Noch rund 91.000 Hektar

Die Staatssekretäre der beteiligten Ressorts hatten sich bereits im Frühjahr dieses Jahres auf einen Kompromiss zu den BVVG-Flächen verständigt, der anschließend aber von Bundesfinanzminister Christian Lindner wieder einkassiert worden war. Ein Knackpunkt war dabei die Übertragung von Naturschutzflächen. Auf eine Kehrtwende in der Privatisierungspolitik hatten sich SPD, Grüne und FDP in ihrem Koalitionsvertrag verständigt.

Landwirtschaftlich genutzte Flächen sollten nicht mehr verkauft, sondern „vorrangig an nachhaltig beziehungsweise ökologisch wirtschaftende Betriebe“ verpachtet werden. Unmittelbar nach Amtsantritt hatte die neue Bundesregierung einen weitgehenden Verkaufsstopp erlassen. Seither werden Flächen weit überwiegend an Ökobetriebe verpachtet. Nunmehr sollen Verkäufe bis 2024 möglich bleiben. Sie sind aber auf jährlich 2.000 ha begrenzt und sollen insbesondere der Erfüllung bestehender Rechtsansprüche von Alteigentümern dienen. Insgesamt verfügt die BVVG noch über rund 91.000 ha LF.

Fatales Signal

Mit scharfer Kritik reagierten die Familienbetriebe Land und Forst sowie die Arbeitsgemeinschaft für Agrarfragen (AfA). Der Vorsitzende der Familienbetriebe, Max von Elverfeldt, nannte es ein fatales Signal, dass die Bundesregierung produktive Acker- und Waldflächen an Naturschutzorganisationen übertragen oder unter naturschutzfachlichen Kriterien verpachten wolle.

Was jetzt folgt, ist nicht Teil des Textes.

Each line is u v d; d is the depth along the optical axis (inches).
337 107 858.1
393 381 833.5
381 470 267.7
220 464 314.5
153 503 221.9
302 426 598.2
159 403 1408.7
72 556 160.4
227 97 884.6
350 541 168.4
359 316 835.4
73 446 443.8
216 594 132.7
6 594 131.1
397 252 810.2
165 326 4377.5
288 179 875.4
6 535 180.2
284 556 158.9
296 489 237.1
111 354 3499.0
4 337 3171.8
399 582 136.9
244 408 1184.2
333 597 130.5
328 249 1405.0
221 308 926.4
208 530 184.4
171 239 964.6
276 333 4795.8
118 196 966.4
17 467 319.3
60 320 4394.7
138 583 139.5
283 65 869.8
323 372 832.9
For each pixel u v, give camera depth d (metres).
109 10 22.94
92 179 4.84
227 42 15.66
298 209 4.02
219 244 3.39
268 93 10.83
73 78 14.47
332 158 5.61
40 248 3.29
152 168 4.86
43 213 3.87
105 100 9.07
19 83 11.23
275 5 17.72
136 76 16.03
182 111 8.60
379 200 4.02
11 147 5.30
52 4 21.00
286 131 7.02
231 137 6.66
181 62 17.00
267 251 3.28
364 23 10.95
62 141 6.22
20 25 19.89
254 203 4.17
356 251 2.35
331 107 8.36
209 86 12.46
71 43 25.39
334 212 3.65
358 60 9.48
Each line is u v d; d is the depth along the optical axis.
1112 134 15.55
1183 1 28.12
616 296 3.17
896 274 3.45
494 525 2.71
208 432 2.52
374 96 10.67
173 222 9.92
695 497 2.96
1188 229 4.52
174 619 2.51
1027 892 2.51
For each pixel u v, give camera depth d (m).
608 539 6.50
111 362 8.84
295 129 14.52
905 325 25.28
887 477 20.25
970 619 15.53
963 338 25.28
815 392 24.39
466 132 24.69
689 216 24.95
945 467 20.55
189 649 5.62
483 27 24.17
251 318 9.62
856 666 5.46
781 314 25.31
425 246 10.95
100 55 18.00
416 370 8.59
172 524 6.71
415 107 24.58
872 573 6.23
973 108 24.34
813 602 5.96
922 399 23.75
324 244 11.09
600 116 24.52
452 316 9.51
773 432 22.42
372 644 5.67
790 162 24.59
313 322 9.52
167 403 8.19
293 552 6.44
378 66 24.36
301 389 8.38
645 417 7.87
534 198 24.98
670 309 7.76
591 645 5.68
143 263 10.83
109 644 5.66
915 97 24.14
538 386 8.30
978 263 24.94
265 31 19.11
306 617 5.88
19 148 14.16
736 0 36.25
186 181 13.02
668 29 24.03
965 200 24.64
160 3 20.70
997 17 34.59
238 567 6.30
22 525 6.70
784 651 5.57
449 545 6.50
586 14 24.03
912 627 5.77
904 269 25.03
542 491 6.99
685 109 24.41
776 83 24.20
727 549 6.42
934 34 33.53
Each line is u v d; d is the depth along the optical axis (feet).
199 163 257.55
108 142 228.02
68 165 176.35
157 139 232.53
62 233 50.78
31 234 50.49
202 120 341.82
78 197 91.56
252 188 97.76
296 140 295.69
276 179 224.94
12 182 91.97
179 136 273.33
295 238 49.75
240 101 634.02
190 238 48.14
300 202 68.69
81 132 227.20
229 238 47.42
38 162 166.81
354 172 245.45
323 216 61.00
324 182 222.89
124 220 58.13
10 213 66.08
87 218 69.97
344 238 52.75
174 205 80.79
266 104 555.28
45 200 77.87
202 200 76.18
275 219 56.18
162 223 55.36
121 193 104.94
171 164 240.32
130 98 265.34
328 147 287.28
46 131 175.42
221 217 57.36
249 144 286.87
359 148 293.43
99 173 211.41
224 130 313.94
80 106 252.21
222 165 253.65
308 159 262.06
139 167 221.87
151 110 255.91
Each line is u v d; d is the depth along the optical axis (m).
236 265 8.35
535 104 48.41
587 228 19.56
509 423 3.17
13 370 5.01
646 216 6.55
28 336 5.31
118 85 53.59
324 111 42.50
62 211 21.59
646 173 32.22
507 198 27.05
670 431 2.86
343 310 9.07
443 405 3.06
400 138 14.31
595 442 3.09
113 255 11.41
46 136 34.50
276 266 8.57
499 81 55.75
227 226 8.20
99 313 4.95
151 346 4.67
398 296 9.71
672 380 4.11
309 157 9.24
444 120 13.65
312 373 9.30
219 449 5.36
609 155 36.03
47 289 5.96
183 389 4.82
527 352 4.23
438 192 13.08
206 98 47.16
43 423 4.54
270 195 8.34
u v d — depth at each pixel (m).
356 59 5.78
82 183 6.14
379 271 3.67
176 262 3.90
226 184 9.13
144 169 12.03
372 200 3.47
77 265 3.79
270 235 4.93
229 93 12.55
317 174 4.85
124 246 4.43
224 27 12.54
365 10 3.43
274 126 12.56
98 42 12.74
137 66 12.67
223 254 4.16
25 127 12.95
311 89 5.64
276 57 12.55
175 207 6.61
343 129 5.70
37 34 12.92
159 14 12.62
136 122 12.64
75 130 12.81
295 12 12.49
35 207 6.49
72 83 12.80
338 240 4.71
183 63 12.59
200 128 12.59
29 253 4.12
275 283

Zwar sei es richtig und wichtig, dass viele Flächen weiter in der Nutzung bleiben sollten, räumte von Elverfeldt ein. Allerdings passe der Vorrang des Naturschutzes und von Ökobetrieben nicht in die heutige Zeit. Für den Verbandsvorsitzenden ist damit klar, „die Zeitenwende ist in der Agrar- und Waldpolitik noch nicht angekommen“.

Bei der anstehenden Ausgestaltung der Pachtbedingungen müsse daher dringend nachgeschärft werden. Nach Auffassung des AfA-Vorsitzenden Dr. Eberhardt Kühne schwächt der Bund mit der Einigung das Eigentum und den Rechtsstaat. „Der Bund muss seinen Privatisierungsverpflichtungen für Berechtigte nach dem Ausgleichsleistungsgesetz vollständig nachkommen, anstatt die Flächenkulisse durch politisch gewollte Maßnahmen zu verknappen“, warnte Kühne.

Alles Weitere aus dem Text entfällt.